Avatar SENTHIL THIYAGARAJAN | December 10, 2019
Hi Dr.Padmos Thanks fo the wonderful article. The Royal College needs to take the leadership for developing guidelines to assist numerous family practitioners engaged in specialist work like anesthesia, obstetrics, emergency medicine. There are so many grey areas which leads to unsafe practices by minimally trained physicians doing specialists work and eventually compromising patient safety. There are hundreds of "unqualified" family physicians involved in anesthetic care and chronic pain in the out of hospital clinics with very little to absolutely no oversight of their practice. Instead of ignoring this widespread, unsupervised and poorly regulated practice, Royal College should bring in guidelines to clarify what an uncertified physician can do with regard to specialist services (which needs Royal College certification and adequate training). If a mere 12 month ( which in effect is 10 months if you factor in the weekends and holidays ) training in anesthesia or chronic pain is enough with no Royal College certification to practice , we should stop bothering training our residents for 5 years and should allow them to practice when they can't pass their Royal College Exams.It's a hypocrisy that we won't allow a resident who completed 5 years training but did't pass the Royal College certification to practice. But it is quite ok to allow a family physician who has just done 10 month of "anesthetic" training to work unsupervised with no restrictions on their practice An oversight will prevent family physicians who give up their entire family practice and only do full time specialist services for which they are not trained for. There is no doubt we need more family physician for our patients.

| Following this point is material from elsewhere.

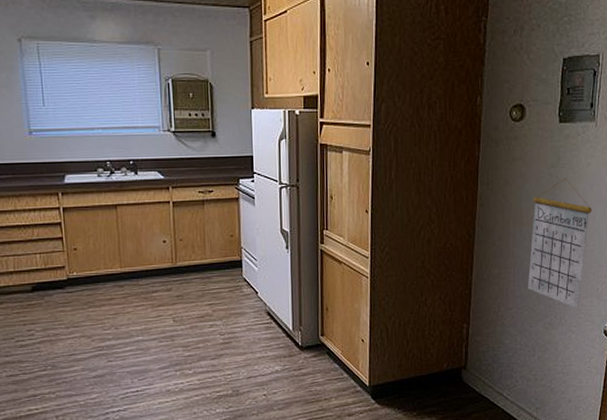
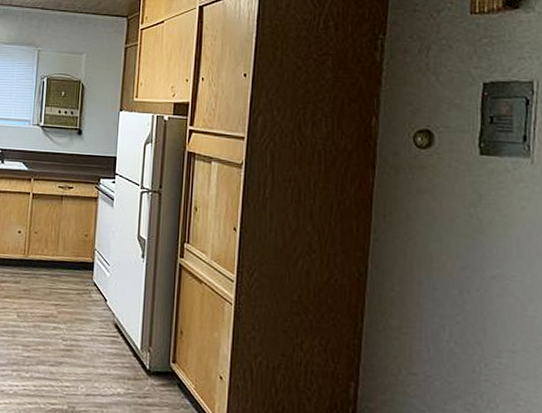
calendar: present [528,178,592,309] -> none [440,221,530,392]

Andrew Padmos Andrew Padmos | December 20, 2019
Hi Senthil, I will share your comments with leadership throughout the Royal College, including our offices of Specialty Education, Professional Practice and Membership, and Health Policy and Advocacy. You touch on important concerns we’ve heard from other Fellows, issues that need a system-wide response from professional organizations like the Royal College, medical regulators, government funders and others. - Andrew
Avatar G. William N. Fitzgerald | December 10, 2019
Excellent points. Re: Remuneration, MONEY TALKS! Practitioners in remote and rural regions have much greater responsibility, see unscreened, undifferentiated patients and problems, have thus a much wider scope of practice, much more onerous on call requirements and usually restricted ability to refer on and often much higher costs of living. Remuneration, and benefits should recognize and reflect this.